It all began at the beginning

Published 7:29 am Saturday, December 17, 2016

Editorial by Bobby Tingle

 

A daughter celebrated her thirty-third birthday yesterday. She was born nine days before Christmas, 1983, on a cold, wet, cloudy and gloomy day. Her father witnessed her birth, recording the only known image of the moment in his memory. It is there today and is likely to never fade. She was simply beautiful.

Her life began very simply. Her mother contributed twenty-three chromosomes, as did her father. The forty-six chromosomes united to form the twenty-three pairs necessary for human life.

This was her beginning and what unfolded in only 280 days was quite remarkable.

At four weeks her heart, digestive system, backbone and spinal cord began to develop. She was now 10,000 times larger than she was at conception. The placenta, her link to her mother, who will share oxygen and nutrients with her daughter, was developing. She was approximately one-fourth inch long.

In her fifth week, her hands and arms began to develop and she had a primitive vertebrae. She was in her period of most rapid growth and development. Had she continued to develop at that rate for nine months she would have weighed 1.5 tons at birth.

In her seventh week, her heart was beating, at a rate twice as fast as her mother’s. In seven weeks she progressed from conception to a beating heart.

Her circulatory system was primitive and bypassed her lungs. Her blood circulated through her body and her umbilical cord. Her blood was replenished with oxygen in the placenta provided by her mother’s lungs. Yet, her blood never mixed with her mother’s.
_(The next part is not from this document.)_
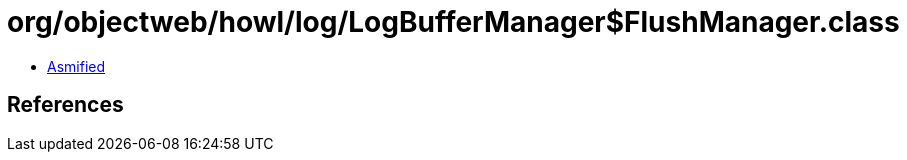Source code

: = org/objectweb/howl/log/LogBufferManager$FlushManager.class

 - link:LogBufferManager$FlushManager-asmified.java[Asmified]

== References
In her eighth week, her nose, fingers and retina were developing. Her continual movement at this time contributed to the development of her muscular and skeletal systems. Her mother did not feel her movement; she was only a little more than an inch long.

At the end of her twelfth week of life, just a little less than three months, she was amazingly advanced. Her arms, hands, fingers, legs, feet and toes were fully developed. She was close to three inches long and weighed nearly one ounce. Her nails and earlobes were forming. Her eyes and most of her organs and tissue were developed.

In her fourth month. she was able to suck her thumb and swallow. Her tooth buds were forming along with sweat glands on her palms and soles. Her gender was identifiable but she likely would not have been able to survive a premature birth.

Her mother may have felt her moving in her fifth month. She was eight to ten inches long and as heavy as one pound.

A month later, she had doubled her weight and increased several inches in length. She could have been opening and closing her eyes and may have had her first bout of hiccups.

At the end of seven months, she had taste buds, was developing fat layers and was entering a rapid period of development.

In her last two months, her internal organs were maturing and her brain was growing rapidly. By the end of the ninth month, she was fully developed.

Her complexity at birth was amazing.

If laid end to end the blood vessels in the human body would stretch 60,000 miles and circle the earth twice. Her cardiovascular system at birth was fully developed and functional. The same was true for her other systems necessary for life.

Technology used to discover the scientific reality of human life has advanced in her thirty-three years. The more we learn, the more we marvel. The complexity and precision of the development of a child that commences at conception is incomprehensible.